Set down each of the records below exactly as it reads. No pictures go into the copy.

-=-=-

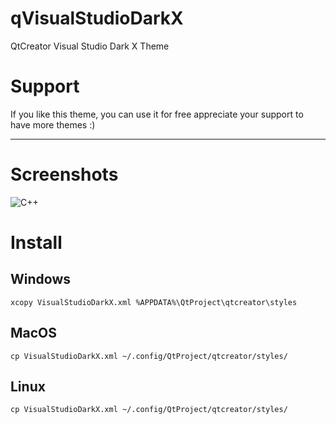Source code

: # qVisualStudioDarkX
QtCreator Visual Studio Dark X Theme

# Support
If you like this theme, you can use it for free appreciate your support to have more themes :)

* * *
# Screenshots

![C++](https://raw.githubusercontent.com/badcast/qVisualStudioDarkX/master/preview.png)

# Install

## Windows
`xcopy VisualStudioDarkX.xml %APPDATA%\QtProject\qtcreator\styles`

## MacOS
`cp VisualStudioDarkX.xml ~/.config/QtProject/qtcreator/styles/`

## Linux
`cp VisualStudioDarkX.xml ~/.config/QtProject/qtcreator/styles/`
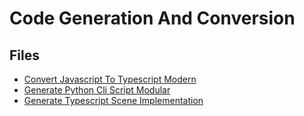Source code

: # Code Generation And Conversion

## Files

- [Convert Javascript To Typescript Modern](convert-javascript-to-typescript-modern.md)
- [Generate Python Cli Script Modular](generate-python-cli-script-modular.md)
- [Generate Typescript Scene Implementation](generate-typescript-scene-implementation.md)

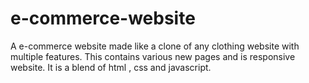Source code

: # e-commerce-website
A e-commerce website made like a clone of any clothing website with multiple features. This contains various new pages and is responsive website. It is a blend of html , css and javascript.
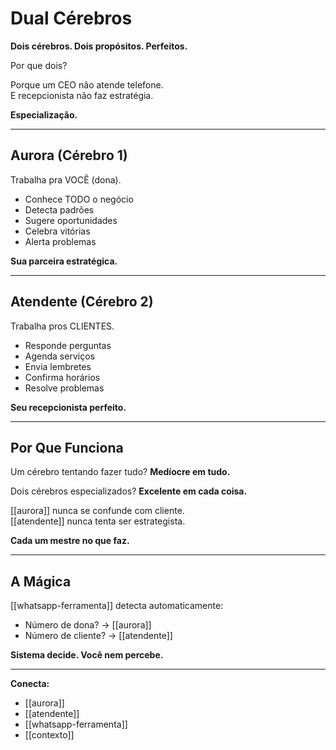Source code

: # Dual Cérebros

**Dois cérebros. Dois propósitos. Perfeitos.**

Por que dois?

Porque um CEO não atende telefone.  
E recepcionista não faz estratégia.

**Especialização.**

---

## Aurora (Cérebro 1)

Trabalha pra VOCÊ (dona).

- Conhece TODO o negócio
- Detecta padrões
- Sugere oportunidades
- Celebra vitórias
- Alerta problemas

**Sua parceira estratégica.**

---

## Atendente (Cérebro 2)

Trabalha pros CLIENTES.

- Responde perguntas
- Agenda serviços
- Envia lembretes
- Confirma horários
- Resolve problemas

**Seu recepcionista perfeito.**

---

## Por Que Funciona

Um cérebro tentando fazer tudo? **Medíocre em tudo.**

Dois cérebros especializados? **Excelente em cada coisa.**

[[aurora]] nunca se confunde com cliente.  
[[atendente]] nunca tenta ser estrategista.

**Cada um mestre no que faz.**

---

## A Mágica

[[whatsapp-ferramenta]] detecta automaticamente:
- Número de dona? → [[aurora]]
- Número de cliente? → [[atendente]]

**Sistema decide. Você nem percebe.**

---

**Conecta:**
- [[aurora]]
- [[atendente]]
- [[whatsapp-ferramenta]]
- [[contexto]]
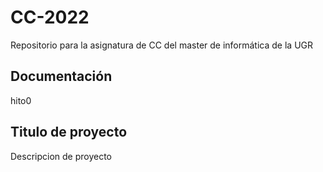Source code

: # CC-2022
Repositorio para la asignatura de CC del master de informática de la UGR
## Documentación 
hito0
## Titulo de proyecto
Descripcion de proyecto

-=-=-

### Answer box
Source code

: # qVisualStudioDarkX
QtCreator Visual Studio Dark X Theme

# Support
If you like this theme, you can use it for free appreciate your support to have more themes :)

* * *
# Screenshots

![C++](https://raw.githubusercontent.com/badcast/qVisualStudioDarkX/master/preview.png)

# Install

## Windows
`xcopy VisualStudioDarkX.xml %APPDATA%\QtProject\qtcreator\styles`

## MacOS
`cp VisualStudioDarkX.xml ~/.config/QtProject/qtcreator/styles/`

## Linux
`cp VisualStudioDarkX.xml ~/.config/QtProject/qtcreator/styles/`
Source code

: # Code Generation And Conversion

## Files

- [Convert Javascript To Typescript Modern](convert-javascript-to-typescript-modern.md)
- [Generate Python Cli Script Modular](generate-python-cli-script-modular.md)
- [Generate Typescript Scene Implementation](generate-typescript-scene-implementation.md)

Source code

: # e-commerce-website
A e-commerce website made like a clone of any clothing website with multiple features. This contains various new pages and is responsive website. It is a blend of html , css and javascript.
Source code

: # Dual Cérebros

**Dois cérebros. Dois propósitos. Perfeitos.**

Por que dois?

Porque um CEO não atende telefone.  
E recepcionista não faz estratégia.

**Especialização.**

---

## Aurora (Cérebro 1)

Trabalha pra VOCÊ (dona).

- Conhece TODO o negócio
- Detecta padrões
- Sugere oportunidades
- Celebra vitórias
- Alerta problemas

**Sua parceira estratégica.**

---

## Atendente (Cérebro 2)

Trabalha pros CLIENTES.

- Responde perguntas
- Agenda serviços
- Envia lembretes
- Confirma horários
- Resolve problemas

**Seu recepcionista perfeito.**

---

## Por Que Funciona

Um cérebro tentando fazer tudo? **Medíocre em tudo.**

Dois cérebros especializados? **Excelente em cada coisa.**

[[aurora]] nunca se confunde com cliente.  
[[atendente]] nunca tenta ser estrategista.

**Cada um mestre no que faz.**

---

## A Mágica

[[whatsapp-ferramenta]] detecta automaticamente:
- Número de dona? → [[aurora]]
- Número de cliente? → [[atendente]]

**Sistema decide. Você nem percebe.**

---

**Conecta:**
- [[aurora]]
- [[atendente]]
- [[whatsapp-ferramenta]]
- [[contexto]]
Source code

: # CC-2022
Repositorio para la asignatura de CC del master de informática de la UGR
## Documentación 
hito0
## Titulo de proyecto
Descripcion de proyecto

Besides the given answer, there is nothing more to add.